UC San Diego's Data Science/Machine Learning Platform (DSMLP) provides undergraduate and graduate students with access to research-class CPU/GPU resources for coursework, formal independent study, and student projects.
Built and operated by IT Services (ITS), with additional financial contributions from Cognitive Science and Jacobs School of Engineering, DSMLP leverages Qualcomm Institute's current research into cost-effective machine-learning cyberinfrastructure using Kubernetes and Docker container technologies.
Please note, DSMLP is not intended to store personally identifiable information (PII) or other sensitive data. It is also against policy to manually run code without the launch.sh script. For more info, see Policies below.
For course-specific questions, such as a problem with a homework assignment, please contact your Teaching Assistant or Instructor.
To report problems with DSMLP/datahub.ucsd.edu, or to request assistance, please contact the ITS Service Desk by emailing datahub@ucsd.edu to create a problem ticket. Include the following information:
If necessary, you may also reach the ITS Service Desk by phone/walk-in.
If you have modified your environment using pip, see "How Do I Fix My Local Environment" below.
There are also several self-help documents in the Specialized Instructional Computing Knowledge Base.
Log out of all Google accounts or open an incognito window. When prompted, enter your full UCSD email, "username@ucsd.edu", as your credentials. Currently only '@ucsd.edu' addresses are accepted in the Data Science and Machine Learning Platform, not departmental or divisional addresses such as '@eng.ucsd.edu' or '@physics.ucsd.edu'
Access is restricted to authorized users. Students may obtain access to DSMLP through the following methods:
UC San Diego Extension students enrolled in a DSMLP/datahub course should fill out the Concurrent Enrollment Account form and ask their instructor to add them to the course via Canvas.

• _EXCERPTED DATA_

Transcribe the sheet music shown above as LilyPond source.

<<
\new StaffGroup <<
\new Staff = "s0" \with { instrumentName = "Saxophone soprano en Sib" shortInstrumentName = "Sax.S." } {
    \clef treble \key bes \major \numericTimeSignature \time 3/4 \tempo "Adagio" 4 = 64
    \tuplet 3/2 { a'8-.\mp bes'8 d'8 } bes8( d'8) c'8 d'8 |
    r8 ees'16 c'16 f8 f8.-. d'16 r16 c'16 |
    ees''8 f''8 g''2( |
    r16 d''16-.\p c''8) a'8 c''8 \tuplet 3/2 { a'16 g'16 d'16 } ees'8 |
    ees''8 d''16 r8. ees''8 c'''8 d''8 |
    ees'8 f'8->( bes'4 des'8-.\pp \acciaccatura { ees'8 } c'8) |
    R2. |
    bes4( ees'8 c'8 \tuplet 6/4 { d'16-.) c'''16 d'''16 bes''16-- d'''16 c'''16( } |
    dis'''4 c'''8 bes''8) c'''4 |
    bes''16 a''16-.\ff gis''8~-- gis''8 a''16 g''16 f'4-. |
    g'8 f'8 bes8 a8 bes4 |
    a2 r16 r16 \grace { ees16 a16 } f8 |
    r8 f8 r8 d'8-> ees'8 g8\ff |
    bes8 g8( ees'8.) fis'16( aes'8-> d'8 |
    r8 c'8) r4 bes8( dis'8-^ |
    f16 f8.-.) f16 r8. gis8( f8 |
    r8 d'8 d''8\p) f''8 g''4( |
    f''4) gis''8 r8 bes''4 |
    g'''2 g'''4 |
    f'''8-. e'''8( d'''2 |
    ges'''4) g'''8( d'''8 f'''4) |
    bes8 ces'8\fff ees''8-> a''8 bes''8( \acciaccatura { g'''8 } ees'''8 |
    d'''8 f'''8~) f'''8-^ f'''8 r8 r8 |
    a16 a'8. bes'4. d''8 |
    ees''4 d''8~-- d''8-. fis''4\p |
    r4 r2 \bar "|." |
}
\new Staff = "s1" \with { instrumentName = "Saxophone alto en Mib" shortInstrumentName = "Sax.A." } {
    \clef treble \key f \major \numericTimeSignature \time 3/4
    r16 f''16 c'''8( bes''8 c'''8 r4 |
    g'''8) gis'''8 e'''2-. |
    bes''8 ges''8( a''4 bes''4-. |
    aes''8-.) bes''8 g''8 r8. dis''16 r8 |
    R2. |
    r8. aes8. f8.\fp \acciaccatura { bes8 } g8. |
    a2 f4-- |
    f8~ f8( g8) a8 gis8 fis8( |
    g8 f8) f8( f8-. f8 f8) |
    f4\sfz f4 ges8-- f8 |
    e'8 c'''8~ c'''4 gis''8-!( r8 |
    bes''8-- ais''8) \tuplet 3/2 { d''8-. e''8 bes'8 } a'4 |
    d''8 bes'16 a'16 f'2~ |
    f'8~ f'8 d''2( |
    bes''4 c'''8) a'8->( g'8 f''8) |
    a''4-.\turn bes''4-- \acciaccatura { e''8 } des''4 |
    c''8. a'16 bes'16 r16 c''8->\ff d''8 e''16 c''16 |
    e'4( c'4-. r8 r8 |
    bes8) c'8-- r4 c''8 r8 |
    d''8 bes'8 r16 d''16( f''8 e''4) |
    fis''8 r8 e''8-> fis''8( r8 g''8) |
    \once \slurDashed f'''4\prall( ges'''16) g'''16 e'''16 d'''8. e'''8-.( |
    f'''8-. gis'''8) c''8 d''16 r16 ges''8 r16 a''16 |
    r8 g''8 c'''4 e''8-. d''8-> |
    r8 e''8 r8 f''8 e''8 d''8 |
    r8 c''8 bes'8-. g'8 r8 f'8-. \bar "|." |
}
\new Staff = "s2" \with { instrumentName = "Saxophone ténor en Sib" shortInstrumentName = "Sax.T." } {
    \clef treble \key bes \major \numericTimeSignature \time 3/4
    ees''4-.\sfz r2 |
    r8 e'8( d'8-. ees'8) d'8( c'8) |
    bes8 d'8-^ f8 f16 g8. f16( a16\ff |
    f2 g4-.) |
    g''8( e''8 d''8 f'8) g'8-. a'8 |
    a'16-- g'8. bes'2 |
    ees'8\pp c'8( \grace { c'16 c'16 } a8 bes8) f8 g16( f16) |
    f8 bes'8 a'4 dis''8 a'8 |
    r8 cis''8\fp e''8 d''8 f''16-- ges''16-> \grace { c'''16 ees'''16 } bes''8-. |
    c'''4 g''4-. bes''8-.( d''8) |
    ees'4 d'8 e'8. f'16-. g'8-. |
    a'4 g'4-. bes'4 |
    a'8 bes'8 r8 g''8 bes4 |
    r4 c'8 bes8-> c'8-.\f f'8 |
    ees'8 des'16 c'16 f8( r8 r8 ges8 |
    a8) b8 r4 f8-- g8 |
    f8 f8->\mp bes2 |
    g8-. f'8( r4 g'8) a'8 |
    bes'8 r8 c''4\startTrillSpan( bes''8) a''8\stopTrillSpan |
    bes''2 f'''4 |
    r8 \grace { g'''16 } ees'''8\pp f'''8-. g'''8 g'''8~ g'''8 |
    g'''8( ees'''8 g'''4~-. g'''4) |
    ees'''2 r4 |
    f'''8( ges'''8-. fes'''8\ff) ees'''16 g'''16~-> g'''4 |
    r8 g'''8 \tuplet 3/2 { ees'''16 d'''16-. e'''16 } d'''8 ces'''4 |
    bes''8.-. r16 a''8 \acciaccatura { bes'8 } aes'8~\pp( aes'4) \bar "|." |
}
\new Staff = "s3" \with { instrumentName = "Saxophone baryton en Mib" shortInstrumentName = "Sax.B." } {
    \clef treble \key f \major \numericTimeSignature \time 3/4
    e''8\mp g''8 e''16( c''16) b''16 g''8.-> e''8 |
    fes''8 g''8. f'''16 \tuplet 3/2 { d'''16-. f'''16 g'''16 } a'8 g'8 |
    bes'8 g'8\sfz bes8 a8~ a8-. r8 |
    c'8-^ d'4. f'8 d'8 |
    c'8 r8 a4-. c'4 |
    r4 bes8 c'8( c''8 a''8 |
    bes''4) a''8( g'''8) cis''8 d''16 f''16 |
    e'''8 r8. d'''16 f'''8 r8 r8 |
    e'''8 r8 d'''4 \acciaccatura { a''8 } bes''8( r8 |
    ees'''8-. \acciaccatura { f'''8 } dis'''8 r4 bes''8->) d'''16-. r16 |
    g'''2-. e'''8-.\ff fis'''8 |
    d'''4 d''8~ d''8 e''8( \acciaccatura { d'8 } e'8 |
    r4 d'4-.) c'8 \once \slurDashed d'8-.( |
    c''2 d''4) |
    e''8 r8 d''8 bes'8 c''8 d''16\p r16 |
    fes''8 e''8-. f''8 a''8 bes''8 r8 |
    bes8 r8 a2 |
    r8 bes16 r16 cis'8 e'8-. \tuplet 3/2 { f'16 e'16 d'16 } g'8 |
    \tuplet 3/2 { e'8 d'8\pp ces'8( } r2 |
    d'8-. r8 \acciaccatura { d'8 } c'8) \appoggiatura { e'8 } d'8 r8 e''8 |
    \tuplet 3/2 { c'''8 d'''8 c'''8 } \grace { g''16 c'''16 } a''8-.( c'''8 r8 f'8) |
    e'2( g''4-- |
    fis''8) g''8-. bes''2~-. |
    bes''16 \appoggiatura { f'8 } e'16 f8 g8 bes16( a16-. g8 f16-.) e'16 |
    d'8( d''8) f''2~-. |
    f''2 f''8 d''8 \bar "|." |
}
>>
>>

• _CHECK YOUR UNDERSTANDING_
A. According to the DSMLP page, what email address should be used to contact the ITS Service Desk about problems with DSMLP?
B. Rewrite the DSMLP page starting with "For course-specific questions, such" and going on through "Desk by phone/walk-in.", substituting "IT Help Desk" for "ITS Service Desk".

• _SOLUTIONS TO THE TASKS_
A. datahub@ucsd.edu

B.
For course-specific questions, such as a problem with a homework assignment, please contact your Teaching Assistant or Instructor.
To report problems with DSMLP/datahub.ucsd.edu, or to request assistance, please contact the IT Help Desk by emailing datahub@ucsd.edu to create a problem ticket. Include the following information:
If necessary, you may also reach the IT Help Desk by phone/walk-in.